▶ PROMPT:
Set down each entry exactly as given; pictures should not appear in the copy.
■ ■ ■ ■ ■
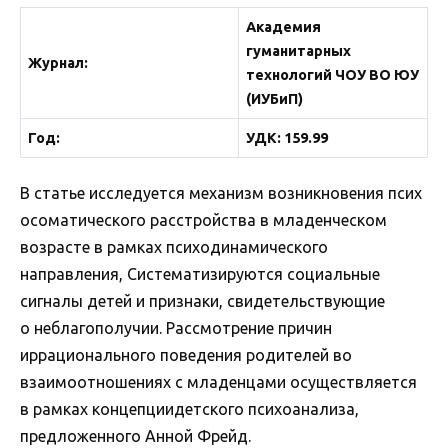
Академия
гуманитарных
Журнал:
технологий ЧОУ ВО ЮУ
(ИУБиП)
Год:
УДК: 159.99
В статье исследуется механизм возникновения псих
осоматического расстройства в младенческом
возрасте в рамках психодинамического
направления, Систематизируются социальные
сигналы детей и признаки, свидетельствующие
о неблагополучии. Рассмотрение причин
иррационального поведения родителей во
взаимоотношениях с младенцами осуществляется
в рамках концепциидетского психоанализа,
предложенного Анной Фрейд.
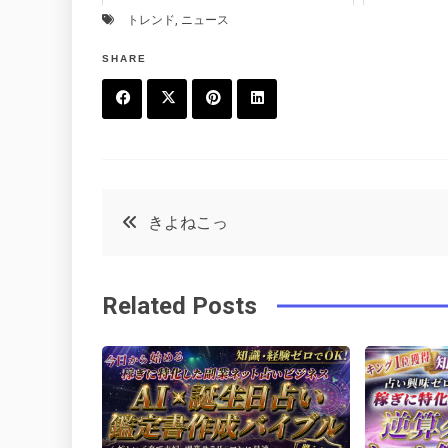
トレンド
,
ニュース
SHARE
F
T
P
L
a
w
in
in
c
it
t
k
投
きよねこっ
e
t
e
e
稿
b
e
r
d
Related Posts
o
r
e
in
ナ
o
s
ビ
k
t
ゲ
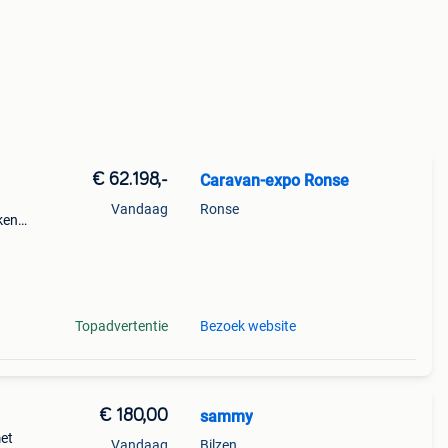
€ 62.198,-
Caravan-expo Ronse
Vandaag
Ronse
ken
:
Topadvertentie
Bezoek website
€ 180,00
sammy
met
Vandaag
Bilzen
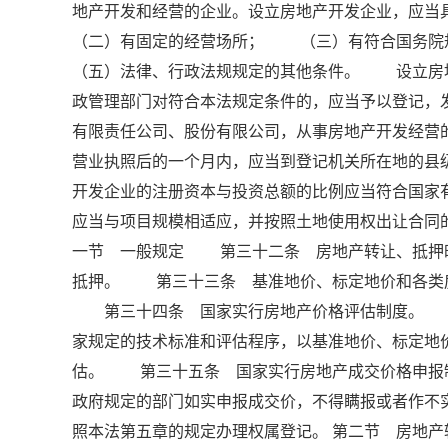
地产开发和经营的企业。设立房地产开发企业，
（二）有固定的经营场所； （三）有符合国务
（五）法律、行政法规规定的其他条件。 设立房
政管理部门对符合本法规定条件的，应当予以登记
有限责任公司、股份有限公司，从事房地产开发经
营业执照后的一个月内，应当到登记机关所在地的
开发企业的注册资本与投资总额的比例应当符合国
应当与项目规模相适应，并按照土地使用权出让合同的
一节 一般规定 第三十二条 房地产转让、抵押
抵押。 第三十三条 基准地价、标定地价和各类
第三十四条 国家实行房地产价格评估制度。 房
家规定的技术标准和评估程序，以基准地价、标定地
估。 第三十五条 国家实行房地产成交价格申报
政府规定的部门如实申报成交价，不得瞒报或者作
照本法第五章的规定办理权属登记。 第二节 房地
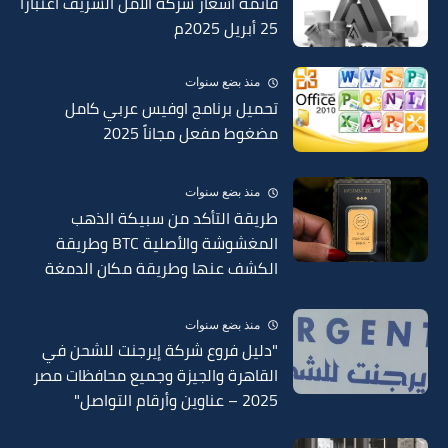
قائمة أسعار شركة الامل الشريف اعتبارًا
25 أبريل 2025م
منذ بضع سنوات
تحميل برنامج اوفيس عربي كامل
مضغوط مفعل مجاناً 2025
منذ بضع سنوات
طريقة التأكد من سبيكة الذهب
المغشوشة والأصلية BTC وطريقة
الكشف عنها وطريقة مكان الدمغة
في السبائك 2025
منذ بضع سنوات
"دليل فروع شركة إيرجنت للشحن في
القاهرة والجيزة وجميع محافظات مصر
2025 – عناوين وأرقام التواصل"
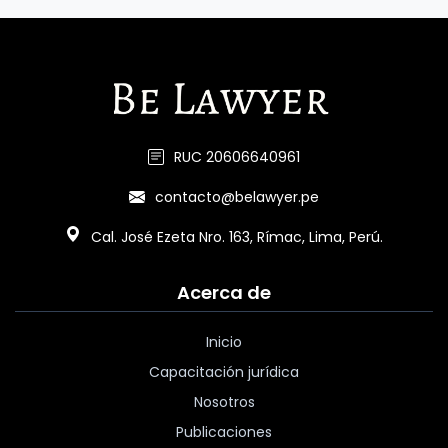
RUC 20606640961
contacto@belawyer.pe
Cal. José Ezeta Nro. 163, Rímac, Lima, Perú.
Acerca de
Inicio
Capacitación jurídica
Nosotros
Publicaciones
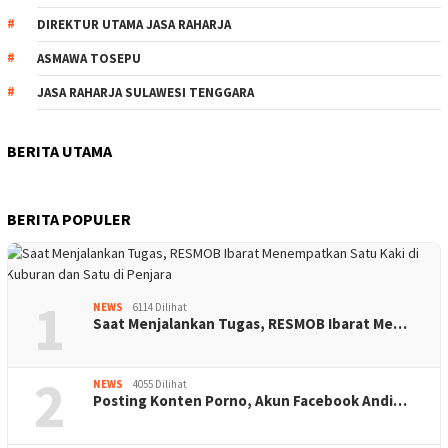
DIREKTUR UTAMA JASA RAHARJA
ASMAWA TOSEPU
JASA RAHARJA SULAWESI TENGGARA
BERITA UTAMA
BERITA POPULER
1
NEWS
6114 Dilihat
Saat Menjalankan Tugas, RESMOB Ibarat Me…
2
NEWS
4055 Dilihat
Posting Konten Porno, Akun Facebook Andi…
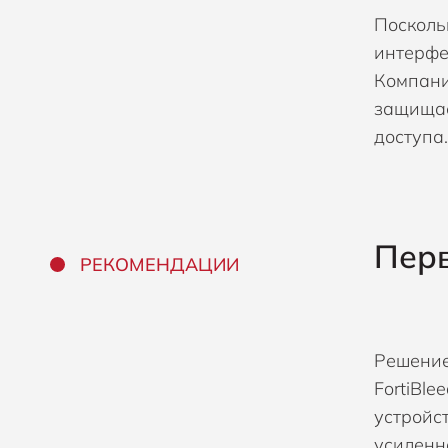
Посколь
интерфе
Компани
защищае
доступа.
Перв
РЕКОМЕНДАЦИИ
Решение
FortiBl
устройст
усиленн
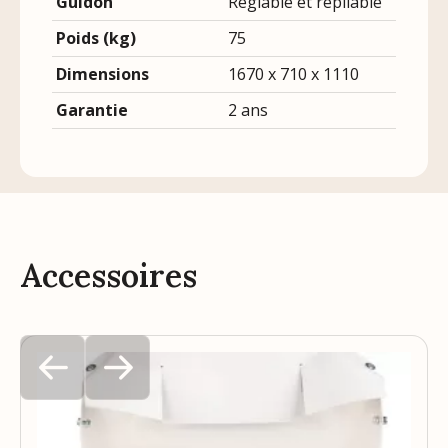
Guidon
Réglable et repliable
Poids (kg)
75
Dimensions
1670 x 710 x 1110
Garantie
2 ans
Accessoires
■ ■ ■ ■ ■
▶ RESULT FOR THIS EXERCISE:
Академия
гуманитарных
Журнал:
технологий ЧОУ ВО ЮУ
(ИУБиП)
Год:
УДК: 159.99
В статье исследуется механизм возникновения псих
осоматического расстройства в младенческом
возрасте в рамках психодинамического
направления, Систематизируются социальные
сигналы детей и признаки, свидетельствующие
о неблагополучии. Рассмотрение причин
иррационального поведения родителей во
взаимоотношениях с младенцами осуществляется
в рамках концепциидетского психоанализа,
предложенного Анной Фрейд.
トレンド
,
ニュース
SHARE
F
T
P
L
a
w
in
in
c
it
t
k
投
きよねこっ
e
t
e
e
稿
b
e
r
d
Related Posts
o
r
e
in
ナ
o
s
ビ
k
t
ゲ
€ 62.198,-
Caravan-expo Ronse
Vandaag
Ronse
ken
:
Topadvertentie
Bezoek website
€ 180,00
sammy
met
Vandaag
Bilzen
地产开发和经营的企业。设立房地产开发企业，
（二）有固定的经营场所； （三）有符合国务
（五）法律、行政法规规定的其他条件。 设立房
政管理部门对符合本法规定条件的，应当予以登记
有限责任公司、股份有限公司，从事房地产开发经
营业执照后的一个月内，应当到登记机关所在地的
开发企业的注册资本与投资总额的比例应当符合国
应当与项目规模相适应，并按照土地使用权出让合同的
一节 一般规定 第三十二条 房地产转让、抵押
抵押。 第三十三条 基准地价、标定地价和各类
第三十四条 国家实行房地产价格评估制度。 房
家规定的技术标准和评估程序，以基准地价、标定地
估。 第三十五条 国家实行房地产成交价格申报
政府规定的部门如实申报成交价，不得瞒报或者作
照本法第五章的规定办理权属登记。 第二节 房地
قائمة أسعار شركة الامل الشريف اعتبارًا
25 أبريل 2025م
منذ بضع سنوات
تحميل برنامج اوفيس عربي كامل
مضغوط مفعل مجاناً 2025
منذ بضع سنوات
طريقة التأكد من سبيكة الذهب
المغشوشة والأصلية BTC وطريقة
الكشف عنها وطريقة مكان الدمغة
في السبائك 2025
منذ بضع سنوات
"دليل فروع شركة إيرجنت للشحن في
القاهرة والجيزة وجميع محافظات مصر
2025 – عناوين وأرقام التواصل"
RUC 20606640961
contacto@belawyer.pe
Cal. José Ezeta Nro. 163, Rímac, Lima, Perú.
Acerca de
Inicio
Capacitación jurídica
Nosotros
Publicaciones
DIREKTUR UTAMA JASA RAHARJA
ASMAWA TOSEPU
JASA RAHARJA SULAWESI TENGGARA
BERITA UTAMA
BERITA POPULER
1
NEWS
6114 Dilihat
Saat Menjalankan Tugas, RESMOB Ibarat Me…
2
NEWS
4055 Dilihat
Posting Konten Porno, Akun Facebook Andi…
Посколь
интерфе
Компани
защищае
доступа.
Перв
РЕКОМЕНДАЦИИ
Решение
FortiBl
устройст
усиленн
Guidon
Réglable et repliable
Poids (kg)
75
Dimensions
1670 x 710 x 1110
Garantie
2 ans
Accessoires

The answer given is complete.